» Assignment
Here is the task for the listing below: output exactly the lines from the one containing "39: (136, 456, 4.35)" through the one containing "34: (528, 298, 7.00)", and leave out the pictures.

» Records for this exercise
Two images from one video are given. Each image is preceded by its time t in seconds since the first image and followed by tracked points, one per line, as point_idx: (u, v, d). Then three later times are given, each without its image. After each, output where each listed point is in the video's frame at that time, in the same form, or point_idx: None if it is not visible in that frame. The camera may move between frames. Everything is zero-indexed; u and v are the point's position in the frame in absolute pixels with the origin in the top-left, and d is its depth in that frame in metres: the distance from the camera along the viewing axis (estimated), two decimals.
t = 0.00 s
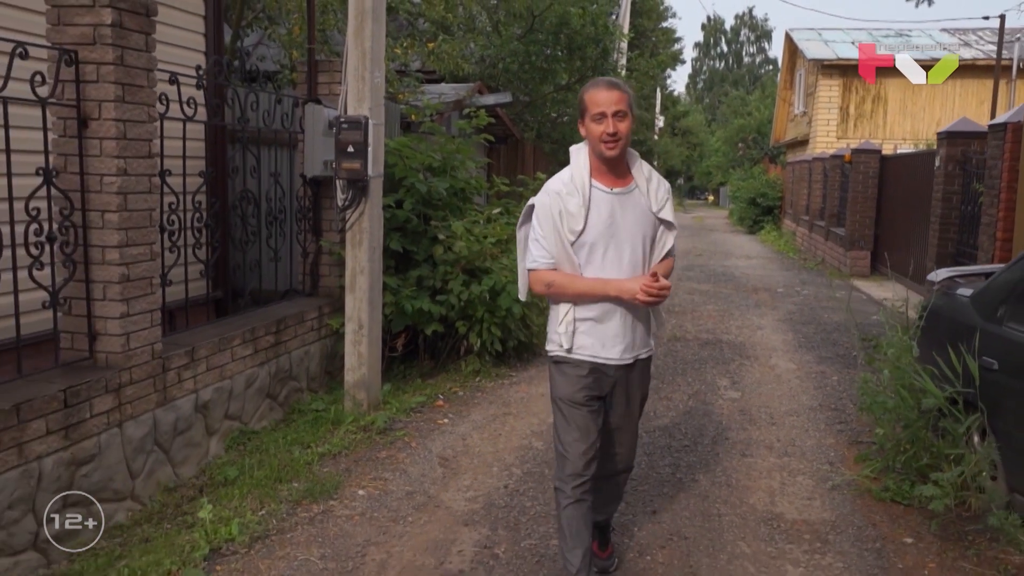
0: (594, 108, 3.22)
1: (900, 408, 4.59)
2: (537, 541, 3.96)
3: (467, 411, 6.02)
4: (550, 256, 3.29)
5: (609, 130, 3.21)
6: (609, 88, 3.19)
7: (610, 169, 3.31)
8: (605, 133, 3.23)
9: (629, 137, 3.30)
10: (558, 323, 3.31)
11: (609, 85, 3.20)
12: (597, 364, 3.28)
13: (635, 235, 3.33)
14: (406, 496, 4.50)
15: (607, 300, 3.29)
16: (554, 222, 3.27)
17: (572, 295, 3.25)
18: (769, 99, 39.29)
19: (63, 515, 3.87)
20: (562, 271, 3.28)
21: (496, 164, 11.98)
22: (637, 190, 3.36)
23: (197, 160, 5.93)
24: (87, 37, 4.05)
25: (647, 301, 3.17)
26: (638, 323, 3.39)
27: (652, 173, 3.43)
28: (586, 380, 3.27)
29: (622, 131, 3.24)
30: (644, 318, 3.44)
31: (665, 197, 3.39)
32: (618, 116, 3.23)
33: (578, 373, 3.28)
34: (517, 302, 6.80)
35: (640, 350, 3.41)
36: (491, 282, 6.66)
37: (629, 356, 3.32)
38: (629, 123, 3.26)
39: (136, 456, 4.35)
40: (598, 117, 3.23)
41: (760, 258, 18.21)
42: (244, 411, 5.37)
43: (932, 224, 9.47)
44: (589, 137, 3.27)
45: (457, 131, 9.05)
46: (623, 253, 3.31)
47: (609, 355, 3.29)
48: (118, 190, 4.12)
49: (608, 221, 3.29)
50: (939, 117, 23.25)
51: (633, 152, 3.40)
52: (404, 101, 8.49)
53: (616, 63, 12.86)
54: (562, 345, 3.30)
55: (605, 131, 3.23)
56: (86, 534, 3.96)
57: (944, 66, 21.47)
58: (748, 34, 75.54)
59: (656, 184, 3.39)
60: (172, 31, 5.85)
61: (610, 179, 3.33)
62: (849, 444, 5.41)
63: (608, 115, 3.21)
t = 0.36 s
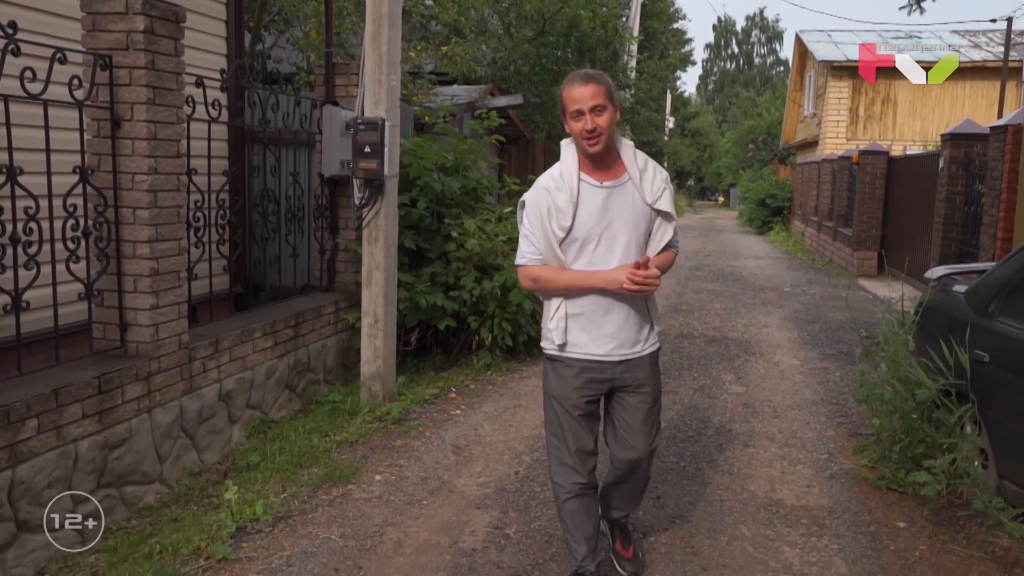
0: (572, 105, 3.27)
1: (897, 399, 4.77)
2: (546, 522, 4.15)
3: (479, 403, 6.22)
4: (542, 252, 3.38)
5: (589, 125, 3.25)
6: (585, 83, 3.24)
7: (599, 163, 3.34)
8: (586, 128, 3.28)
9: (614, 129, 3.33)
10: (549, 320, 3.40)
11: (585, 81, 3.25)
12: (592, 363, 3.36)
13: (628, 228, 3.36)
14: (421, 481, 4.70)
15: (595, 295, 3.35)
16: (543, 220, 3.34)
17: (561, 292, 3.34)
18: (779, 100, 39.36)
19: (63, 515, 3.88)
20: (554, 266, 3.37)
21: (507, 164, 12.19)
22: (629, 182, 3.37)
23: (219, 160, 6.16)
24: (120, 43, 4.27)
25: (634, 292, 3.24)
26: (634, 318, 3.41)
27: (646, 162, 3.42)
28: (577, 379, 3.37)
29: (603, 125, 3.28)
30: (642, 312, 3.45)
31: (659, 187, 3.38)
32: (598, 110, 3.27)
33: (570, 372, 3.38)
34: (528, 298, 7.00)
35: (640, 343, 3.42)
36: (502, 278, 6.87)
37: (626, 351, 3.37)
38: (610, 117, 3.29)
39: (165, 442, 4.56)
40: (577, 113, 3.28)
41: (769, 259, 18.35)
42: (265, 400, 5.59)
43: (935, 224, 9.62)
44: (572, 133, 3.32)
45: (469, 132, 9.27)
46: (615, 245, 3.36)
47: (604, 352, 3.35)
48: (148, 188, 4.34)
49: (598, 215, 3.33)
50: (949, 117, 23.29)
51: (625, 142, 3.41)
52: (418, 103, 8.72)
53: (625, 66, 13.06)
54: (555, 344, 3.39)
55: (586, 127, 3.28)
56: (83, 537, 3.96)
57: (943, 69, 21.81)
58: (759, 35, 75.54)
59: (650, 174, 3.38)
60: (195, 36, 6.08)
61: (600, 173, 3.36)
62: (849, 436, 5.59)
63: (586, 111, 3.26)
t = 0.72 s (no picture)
0: (576, 99, 3.19)
1: (889, 388, 4.97)
2: (553, 504, 4.35)
3: (487, 394, 6.41)
4: (537, 247, 3.34)
5: (590, 120, 3.17)
6: (589, 78, 3.15)
7: (599, 161, 3.26)
8: (589, 125, 3.19)
9: (617, 127, 3.23)
10: (540, 312, 3.35)
11: (591, 76, 3.16)
12: (582, 356, 3.26)
13: (623, 228, 3.23)
14: (433, 466, 4.90)
15: (586, 290, 3.26)
16: (537, 214, 3.30)
17: (550, 285, 3.29)
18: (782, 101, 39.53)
19: (63, 515, 3.90)
20: (546, 260, 3.33)
21: (512, 164, 12.40)
22: (629, 181, 3.24)
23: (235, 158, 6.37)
24: (147, 46, 4.47)
25: (611, 291, 3.14)
26: (630, 314, 3.26)
27: (651, 163, 3.27)
28: (569, 372, 3.30)
29: (605, 122, 3.18)
30: (640, 310, 3.27)
31: (660, 188, 3.21)
32: (601, 108, 3.17)
33: (563, 365, 3.31)
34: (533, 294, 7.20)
35: (637, 340, 3.24)
36: (509, 275, 7.07)
37: (617, 346, 3.23)
38: (614, 115, 3.19)
39: (187, 428, 4.76)
40: (581, 108, 3.19)
41: (770, 258, 18.54)
42: (280, 392, 5.78)
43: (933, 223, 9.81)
44: (575, 128, 3.24)
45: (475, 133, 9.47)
46: (606, 244, 3.24)
47: (594, 345, 3.24)
48: (173, 185, 4.54)
49: (591, 213, 3.24)
50: (950, 118, 23.46)
51: (631, 142, 3.29)
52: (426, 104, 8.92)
53: (628, 67, 13.28)
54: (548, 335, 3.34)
55: (588, 123, 3.19)
56: (84, 536, 3.98)
57: (942, 68, 22.31)
58: (762, 36, 75.70)
59: (652, 175, 3.23)
60: (211, 39, 6.28)
61: (600, 171, 3.27)
62: (845, 425, 5.78)
63: (590, 106, 3.16)
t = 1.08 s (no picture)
0: (604, 97, 3.24)
1: (882, 380, 5.17)
2: (560, 489, 4.55)
3: (493, 387, 6.61)
4: (553, 249, 3.41)
5: (616, 118, 3.20)
6: (617, 77, 3.20)
7: (619, 163, 3.29)
8: (615, 124, 3.22)
9: (642, 130, 3.25)
10: (557, 317, 3.41)
11: (621, 75, 3.21)
12: (593, 364, 3.29)
13: (636, 232, 3.23)
14: (442, 454, 5.09)
15: (598, 297, 3.28)
16: (555, 215, 3.38)
17: (562, 290, 3.34)
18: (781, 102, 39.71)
19: (64, 515, 3.89)
20: (561, 262, 3.38)
21: (515, 164, 12.61)
22: (646, 184, 3.25)
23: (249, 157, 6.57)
24: (170, 50, 4.66)
25: (616, 299, 3.15)
26: (642, 324, 3.25)
27: (672, 169, 3.27)
28: (581, 378, 3.33)
29: (632, 122, 3.21)
30: (654, 319, 3.25)
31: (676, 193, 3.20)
32: (629, 106, 3.20)
33: (575, 369, 3.34)
34: (538, 290, 7.40)
35: (649, 352, 3.23)
36: (514, 271, 7.26)
37: (628, 357, 3.24)
38: (641, 115, 3.22)
39: (207, 417, 4.96)
40: (608, 106, 3.23)
41: (769, 257, 18.75)
42: (293, 384, 5.97)
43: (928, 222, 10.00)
44: (600, 128, 3.28)
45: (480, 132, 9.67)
46: (617, 247, 3.25)
47: (605, 356, 3.27)
48: (195, 184, 4.73)
49: (605, 215, 3.27)
50: (948, 119, 23.65)
51: (654, 147, 3.30)
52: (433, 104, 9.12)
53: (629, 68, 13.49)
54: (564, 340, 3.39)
55: (615, 122, 3.22)
56: (85, 535, 3.97)
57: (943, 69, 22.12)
58: (762, 36, 75.90)
59: (670, 179, 3.23)
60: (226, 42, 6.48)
61: (619, 174, 3.30)
62: (840, 417, 5.98)
63: (619, 104, 3.20)
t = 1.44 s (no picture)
0: (618, 92, 3.24)
1: (874, 371, 5.38)
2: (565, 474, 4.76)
3: (498, 380, 6.81)
4: (567, 244, 3.42)
5: (628, 113, 3.20)
6: (631, 71, 3.20)
7: (635, 157, 3.29)
8: (629, 120, 3.22)
9: (656, 123, 3.25)
10: (569, 309, 3.40)
11: (634, 70, 3.21)
12: (601, 358, 3.28)
13: (654, 225, 3.24)
14: (452, 443, 5.29)
15: (613, 293, 3.28)
16: (569, 209, 3.39)
17: (577, 283, 3.35)
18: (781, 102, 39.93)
19: (63, 515, 3.89)
20: (576, 258, 3.38)
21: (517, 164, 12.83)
22: (663, 178, 3.26)
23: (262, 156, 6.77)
24: (190, 54, 4.86)
25: (632, 296, 3.14)
26: (656, 323, 3.25)
27: (689, 162, 3.28)
28: (585, 372, 3.30)
29: (646, 117, 3.21)
30: (670, 319, 3.25)
31: (694, 185, 3.21)
32: (644, 105, 3.21)
33: (581, 363, 3.32)
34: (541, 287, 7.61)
35: (661, 351, 3.25)
36: (518, 268, 7.47)
37: (639, 354, 3.24)
38: (654, 109, 3.21)
39: (225, 407, 5.16)
40: (623, 103, 3.22)
41: (768, 256, 18.96)
42: (306, 376, 6.17)
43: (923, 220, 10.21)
44: (614, 122, 3.28)
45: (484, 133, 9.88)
46: (635, 241, 3.26)
47: (615, 351, 3.26)
48: (214, 182, 4.92)
49: (622, 209, 3.28)
50: (946, 119, 23.84)
51: (671, 140, 3.30)
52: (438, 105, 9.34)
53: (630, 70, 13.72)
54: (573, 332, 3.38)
55: (629, 117, 3.22)
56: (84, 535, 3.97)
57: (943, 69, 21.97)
58: (762, 36, 76.13)
59: (687, 172, 3.24)
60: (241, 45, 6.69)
61: (635, 168, 3.31)
62: (835, 408, 6.19)
63: (632, 101, 3.20)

» Expected answer
39: (136, 456, 4.35)
40: (598, 117, 3.23)
41: (760, 258, 18.21)
42: (244, 411, 5.37)
43: (932, 224, 9.47)
44: (589, 137, 3.27)
45: (457, 131, 9.05)
46: (623, 253, 3.31)
47: (609, 355, 3.29)
48: (118, 190, 4.12)
49: (608, 221, 3.29)
50: (939, 117, 23.25)
51: (633, 152, 3.40)
52: (404, 101, 8.49)
53: (616, 63, 12.86)
54: (562, 345, 3.30)
55: (605, 131, 3.23)
56: (86, 534, 3.96)
57: (944, 66, 21.47)
58: (748, 34, 75.54)
59: (656, 184, 3.39)
60: (172, 31, 5.85)
61: (610, 179, 3.33)
62: (849, 444, 5.41)
63: (608, 115, 3.21)
t = 0.36 s
0: (572, 105, 3.27)
1: (897, 399, 4.77)
2: (546, 522, 4.15)
3: (479, 403, 6.22)
4: (542, 252, 3.38)
5: (589, 125, 3.25)
6: (585, 83, 3.24)
7: (599, 163, 3.34)
8: (586, 128, 3.28)
9: (614, 129, 3.33)
10: (549, 320, 3.40)
11: (585, 81, 3.25)
12: (592, 363, 3.36)
13: (628, 228, 3.36)
14: (421, 481, 4.70)
15: (595, 295, 3.35)
16: (543, 220, 3.34)
17: (561, 292, 3.34)
18: (779, 100, 39.36)
19: (63, 515, 3.88)
20: (554, 266, 3.37)
21: (507, 164, 12.19)
22: (629, 182, 3.37)
23: (219, 160, 6.16)
24: (120, 43, 4.27)
25: (634, 292, 3.24)
26: (634, 318, 3.41)
27: (646, 162, 3.42)
28: (577, 379, 3.37)
29: (603, 125, 3.28)
30: (642, 312, 3.45)
31: (659, 187, 3.38)
32: (598, 110, 3.27)
33: (570, 372, 3.38)
34: (528, 298, 7.00)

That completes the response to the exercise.